Bellman's Principle of Optimality

329 Views Asked by At

I'm currently reading Pham's Continuous-time Stochastic Control and Optimization with Financial Applications however I'm slightly confused with the way the Dynamic Programming Principle is presented.

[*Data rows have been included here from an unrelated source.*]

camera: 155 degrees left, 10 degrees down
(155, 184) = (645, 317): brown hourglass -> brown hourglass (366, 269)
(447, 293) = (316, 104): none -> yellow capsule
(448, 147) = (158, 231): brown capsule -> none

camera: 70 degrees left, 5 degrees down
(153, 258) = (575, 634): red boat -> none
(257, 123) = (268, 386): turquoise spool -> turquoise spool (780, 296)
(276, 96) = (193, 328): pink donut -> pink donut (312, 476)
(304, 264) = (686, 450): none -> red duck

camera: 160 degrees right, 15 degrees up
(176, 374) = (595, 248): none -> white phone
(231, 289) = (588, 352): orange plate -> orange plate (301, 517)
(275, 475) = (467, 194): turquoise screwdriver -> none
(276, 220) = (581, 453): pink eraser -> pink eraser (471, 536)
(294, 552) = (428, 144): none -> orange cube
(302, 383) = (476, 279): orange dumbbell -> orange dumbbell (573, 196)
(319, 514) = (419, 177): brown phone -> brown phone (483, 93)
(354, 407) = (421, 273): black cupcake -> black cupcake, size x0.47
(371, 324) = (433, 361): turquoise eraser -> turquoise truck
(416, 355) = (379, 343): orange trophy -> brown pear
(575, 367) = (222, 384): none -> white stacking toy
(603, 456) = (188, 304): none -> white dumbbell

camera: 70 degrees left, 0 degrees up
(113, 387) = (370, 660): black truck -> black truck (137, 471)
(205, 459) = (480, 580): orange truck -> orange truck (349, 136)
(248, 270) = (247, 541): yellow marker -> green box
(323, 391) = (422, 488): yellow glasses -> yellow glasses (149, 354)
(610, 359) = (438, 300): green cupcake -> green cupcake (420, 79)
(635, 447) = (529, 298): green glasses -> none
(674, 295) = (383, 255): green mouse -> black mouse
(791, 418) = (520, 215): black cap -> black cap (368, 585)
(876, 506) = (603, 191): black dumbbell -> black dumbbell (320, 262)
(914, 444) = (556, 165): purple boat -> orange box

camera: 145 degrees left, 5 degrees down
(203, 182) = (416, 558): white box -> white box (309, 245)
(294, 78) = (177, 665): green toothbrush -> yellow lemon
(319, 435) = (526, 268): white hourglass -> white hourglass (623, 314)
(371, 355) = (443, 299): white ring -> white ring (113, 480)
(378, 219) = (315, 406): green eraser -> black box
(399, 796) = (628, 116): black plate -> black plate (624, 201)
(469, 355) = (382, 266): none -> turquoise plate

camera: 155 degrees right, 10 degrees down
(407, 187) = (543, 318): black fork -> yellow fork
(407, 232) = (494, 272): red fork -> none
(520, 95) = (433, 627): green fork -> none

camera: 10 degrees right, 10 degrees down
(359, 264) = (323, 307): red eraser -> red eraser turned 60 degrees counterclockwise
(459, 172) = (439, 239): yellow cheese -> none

In particular, the Theorem is stated in terms of an optimal control and stopping time. I'm familiar with the analysis done when just searching for an optimal control but not with the stopping time. From Pham

Theorem (Dynamic Programming Principle)

Let $x\in \mathbb{R}^n$ Then we have \begin{equation} v(x)=\sup_{\alpha \;\in \mathcal{A}(x)}\sup_{\theta\;\in \mathcal{T}}E\bigg[\int_0^\theta e^{-\beta s}f(X_s^x, \alpha_s)ds+e^{-\beta \theta}v(X^x_\theta)\bigg] \end{equation} \begin{equation} \;\;\;\;\;\;\;=\sup_{\alpha \;\in \mathcal{A}(x)}\inf_{\theta\;\in \mathcal{T}}E\bigg[\int_0^\theta e^{-\beta s}f(X_s^x, \alpha_s)ds+e^{-\beta \theta}v(X^x_\theta)\bigg] \end{equation}

where $\alpha$ is the control process and $\mathcal{A}(x)$ is the set of admissible processes, $\mathcal{T}$ is the set of stopping times, $X^x_s$ represents the stochastic process starting at $x$ at time $s$. The utility or reward function is $f$ and the value function $v$. By convention $e^{-\beta\theta}=0$ when $\theta=\infty$.

I'm unsure of the intuition of why these should be equal. I'm happy with the interpretation of the DPP. That is, the optimization problem can be split in two parts: an optimal control on the whole time interval $[t, T]$ may be obtained by first searching for an optimal control from time $\theta$ given the state value and then maximising over controls the value

\begin{equation} E\bigg[\int_0^\theta e^{-\beta s}f(X_s^x, \alpha_s)ds+e^{-\beta \theta}v(X^x_\theta)\bigg] \end{equation}

What I'm unsure about is why the $\sup_{\theta \in \mathcal{T}}$ becomes $\inf_{\theta \in \mathcal{T}}$ in the equivalent definitions. When considering just the control problem I understand the intuition but not with the stopping times.

Any help would be greatly appreciated.